The earlier January 2019 guidance explained that abstract claim limitations must fall into one of these three categories. If not, a Technology Center director, the guidance explains, must sign off on the application. In those situations, the new guidance explains that the public will be notified via www.uspto.gov/PatentEligibility when such an Office Action is mailed. (At publication, the website did not yet list any uses of this procedure).
Prong Two of Step 2A:
The PTO clarifies (pp. 12-13) that while Prong Two of Step 2A and Step 2B have similar analyses with respect to improving functionality or technology, they are slightly different. The analysis in Prong Two for “improvements” is made without reference to what is well-understood, routine, and conventional activity, while Step 2B requires that inquiry. (The guidance explains that the specification is important here, but that other evidence may be submitted “providing testimony on how one of ordinary skill in the art would interpret the disclosed invention as improving technology” under 37 CFR § 1.132.)
The guidance also discusses certain considerations that are important for treatment/prophylaxis claims (pp. 13-15). For example, treatment/prophylaxis limitations must be “particular” so as to avoid all applications of the judicial exception and must include more than mere fields of use or extra-solution activity. But the limitations need to have more than a nominal or insignificant relationship to the exception in order to integrate it into a practical application.

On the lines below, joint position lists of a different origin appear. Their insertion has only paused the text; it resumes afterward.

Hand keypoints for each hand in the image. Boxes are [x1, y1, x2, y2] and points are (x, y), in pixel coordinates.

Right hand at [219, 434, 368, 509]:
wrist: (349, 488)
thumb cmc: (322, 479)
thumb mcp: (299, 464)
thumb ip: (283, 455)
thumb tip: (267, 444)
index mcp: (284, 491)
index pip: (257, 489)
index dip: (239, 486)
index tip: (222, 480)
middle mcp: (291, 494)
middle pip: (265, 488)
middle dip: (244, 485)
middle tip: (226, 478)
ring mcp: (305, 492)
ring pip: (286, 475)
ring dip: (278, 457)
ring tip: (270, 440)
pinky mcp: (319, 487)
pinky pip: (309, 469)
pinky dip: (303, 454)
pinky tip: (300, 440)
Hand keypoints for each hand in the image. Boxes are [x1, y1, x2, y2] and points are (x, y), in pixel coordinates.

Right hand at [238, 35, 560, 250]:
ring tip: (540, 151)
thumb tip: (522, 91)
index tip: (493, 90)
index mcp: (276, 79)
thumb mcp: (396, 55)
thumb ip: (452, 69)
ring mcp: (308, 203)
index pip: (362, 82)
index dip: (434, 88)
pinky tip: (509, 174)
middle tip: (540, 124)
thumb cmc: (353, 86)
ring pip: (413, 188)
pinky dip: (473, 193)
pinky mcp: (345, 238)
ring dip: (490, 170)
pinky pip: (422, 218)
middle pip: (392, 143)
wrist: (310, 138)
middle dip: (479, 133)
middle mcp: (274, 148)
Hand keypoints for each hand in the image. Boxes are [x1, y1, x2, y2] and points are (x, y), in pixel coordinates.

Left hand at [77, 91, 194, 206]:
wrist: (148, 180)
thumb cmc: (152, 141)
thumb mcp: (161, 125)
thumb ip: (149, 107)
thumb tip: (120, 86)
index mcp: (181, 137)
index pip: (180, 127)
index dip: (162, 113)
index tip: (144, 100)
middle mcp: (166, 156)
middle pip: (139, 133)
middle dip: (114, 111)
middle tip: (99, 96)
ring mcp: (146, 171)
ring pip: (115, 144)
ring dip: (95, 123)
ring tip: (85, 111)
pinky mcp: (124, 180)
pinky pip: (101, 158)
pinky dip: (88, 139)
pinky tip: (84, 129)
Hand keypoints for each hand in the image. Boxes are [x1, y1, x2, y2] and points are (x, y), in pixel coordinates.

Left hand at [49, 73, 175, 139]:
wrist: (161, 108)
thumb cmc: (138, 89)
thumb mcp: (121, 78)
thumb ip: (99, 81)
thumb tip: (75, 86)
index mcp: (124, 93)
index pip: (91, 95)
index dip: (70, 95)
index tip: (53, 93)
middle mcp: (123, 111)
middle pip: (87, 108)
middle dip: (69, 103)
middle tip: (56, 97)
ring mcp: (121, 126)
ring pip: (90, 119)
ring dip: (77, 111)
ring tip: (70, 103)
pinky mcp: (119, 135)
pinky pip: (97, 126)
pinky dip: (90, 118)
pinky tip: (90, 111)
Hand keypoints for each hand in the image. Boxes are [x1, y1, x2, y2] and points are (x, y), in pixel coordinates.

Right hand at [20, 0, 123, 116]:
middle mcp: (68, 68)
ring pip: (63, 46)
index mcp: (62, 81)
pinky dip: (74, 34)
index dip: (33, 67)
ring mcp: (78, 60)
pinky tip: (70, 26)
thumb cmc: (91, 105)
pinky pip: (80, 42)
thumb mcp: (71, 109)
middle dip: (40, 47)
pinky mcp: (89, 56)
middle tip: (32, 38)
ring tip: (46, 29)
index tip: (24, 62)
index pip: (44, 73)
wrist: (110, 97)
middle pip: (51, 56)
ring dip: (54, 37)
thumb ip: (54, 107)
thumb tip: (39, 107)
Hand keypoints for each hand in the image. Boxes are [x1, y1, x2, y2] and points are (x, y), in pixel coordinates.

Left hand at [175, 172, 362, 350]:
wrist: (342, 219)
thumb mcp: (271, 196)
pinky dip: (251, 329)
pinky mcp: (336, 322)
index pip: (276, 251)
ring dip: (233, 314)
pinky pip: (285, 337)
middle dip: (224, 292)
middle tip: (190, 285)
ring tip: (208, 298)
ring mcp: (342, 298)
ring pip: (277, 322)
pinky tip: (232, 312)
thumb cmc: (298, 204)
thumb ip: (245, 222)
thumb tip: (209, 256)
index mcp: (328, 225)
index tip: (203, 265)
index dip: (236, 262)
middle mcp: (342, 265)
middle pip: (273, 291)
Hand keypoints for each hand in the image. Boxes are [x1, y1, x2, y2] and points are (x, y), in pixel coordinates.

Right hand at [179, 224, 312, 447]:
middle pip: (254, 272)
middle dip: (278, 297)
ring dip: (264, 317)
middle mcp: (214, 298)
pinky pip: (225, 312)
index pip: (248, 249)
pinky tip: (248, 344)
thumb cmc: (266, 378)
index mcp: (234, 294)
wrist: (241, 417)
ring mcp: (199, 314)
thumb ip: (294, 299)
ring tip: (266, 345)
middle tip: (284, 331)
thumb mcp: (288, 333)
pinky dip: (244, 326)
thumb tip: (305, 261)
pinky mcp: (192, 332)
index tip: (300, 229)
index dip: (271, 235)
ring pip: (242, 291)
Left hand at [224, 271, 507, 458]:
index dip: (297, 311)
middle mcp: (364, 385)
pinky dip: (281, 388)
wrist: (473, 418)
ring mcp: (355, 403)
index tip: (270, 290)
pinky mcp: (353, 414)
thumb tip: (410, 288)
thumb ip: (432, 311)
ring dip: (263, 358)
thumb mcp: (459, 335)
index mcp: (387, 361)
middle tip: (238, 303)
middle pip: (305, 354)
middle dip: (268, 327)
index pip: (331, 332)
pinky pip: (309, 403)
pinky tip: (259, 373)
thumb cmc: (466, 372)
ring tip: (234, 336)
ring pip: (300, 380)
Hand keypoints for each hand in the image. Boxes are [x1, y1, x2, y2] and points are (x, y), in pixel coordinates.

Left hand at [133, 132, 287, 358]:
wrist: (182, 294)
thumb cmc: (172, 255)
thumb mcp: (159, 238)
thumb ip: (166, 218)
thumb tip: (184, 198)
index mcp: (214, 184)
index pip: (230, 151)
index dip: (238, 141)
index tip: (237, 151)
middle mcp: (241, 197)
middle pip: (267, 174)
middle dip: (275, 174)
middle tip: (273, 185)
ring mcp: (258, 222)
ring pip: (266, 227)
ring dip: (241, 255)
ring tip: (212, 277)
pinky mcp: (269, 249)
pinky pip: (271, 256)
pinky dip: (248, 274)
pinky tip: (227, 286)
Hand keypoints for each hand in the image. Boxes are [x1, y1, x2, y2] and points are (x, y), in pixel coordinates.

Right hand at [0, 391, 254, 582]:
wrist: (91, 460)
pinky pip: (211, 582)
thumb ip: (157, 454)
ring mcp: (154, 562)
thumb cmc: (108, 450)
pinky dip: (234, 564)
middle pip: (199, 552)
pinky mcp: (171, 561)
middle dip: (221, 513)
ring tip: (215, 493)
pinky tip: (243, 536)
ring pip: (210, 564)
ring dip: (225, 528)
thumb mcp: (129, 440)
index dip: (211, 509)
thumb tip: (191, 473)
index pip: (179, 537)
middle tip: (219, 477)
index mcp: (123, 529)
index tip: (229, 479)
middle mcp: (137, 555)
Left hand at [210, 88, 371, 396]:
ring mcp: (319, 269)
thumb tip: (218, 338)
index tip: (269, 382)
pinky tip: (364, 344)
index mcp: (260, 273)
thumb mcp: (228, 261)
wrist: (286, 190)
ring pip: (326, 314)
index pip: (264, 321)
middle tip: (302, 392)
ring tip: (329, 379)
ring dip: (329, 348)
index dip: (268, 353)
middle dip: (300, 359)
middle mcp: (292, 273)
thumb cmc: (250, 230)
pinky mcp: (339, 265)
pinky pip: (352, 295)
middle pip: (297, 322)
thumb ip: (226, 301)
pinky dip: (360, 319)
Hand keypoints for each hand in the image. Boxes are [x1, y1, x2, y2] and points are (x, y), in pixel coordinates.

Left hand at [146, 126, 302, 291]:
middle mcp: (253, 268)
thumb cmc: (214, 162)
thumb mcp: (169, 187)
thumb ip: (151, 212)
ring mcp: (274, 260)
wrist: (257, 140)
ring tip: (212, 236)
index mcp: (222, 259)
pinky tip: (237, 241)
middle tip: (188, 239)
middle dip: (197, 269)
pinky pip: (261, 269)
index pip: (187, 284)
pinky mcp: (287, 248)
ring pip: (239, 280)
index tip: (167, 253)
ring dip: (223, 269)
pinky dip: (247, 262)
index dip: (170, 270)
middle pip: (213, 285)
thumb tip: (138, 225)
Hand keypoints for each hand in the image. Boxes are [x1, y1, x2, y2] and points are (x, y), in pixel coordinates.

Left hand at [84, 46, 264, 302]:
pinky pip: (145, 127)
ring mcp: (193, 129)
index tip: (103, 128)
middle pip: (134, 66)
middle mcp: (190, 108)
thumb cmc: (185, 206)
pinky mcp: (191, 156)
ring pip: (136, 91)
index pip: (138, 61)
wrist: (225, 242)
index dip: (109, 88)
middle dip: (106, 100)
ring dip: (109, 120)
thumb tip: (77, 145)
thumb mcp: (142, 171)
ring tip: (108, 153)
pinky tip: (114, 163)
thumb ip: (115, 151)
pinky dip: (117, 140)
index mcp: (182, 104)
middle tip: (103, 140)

The guidance then reiterates the requirements of a prima facie case (pp. 15-16). The primary difference from previous guidance highlights that rejections based on abstract ideas “should explain why a specific limitation(s) recited in the claim falls within one of the enumerated groupings of abstract ideas.”
This guidance does push things a bit further away from the former case law-based approach, and more towards using examples and categories that examiners can apply more predictably. Examiners have not received training on this guidance, but the language in the guidance may nevertheless be helpful for overcoming rejections under § 101.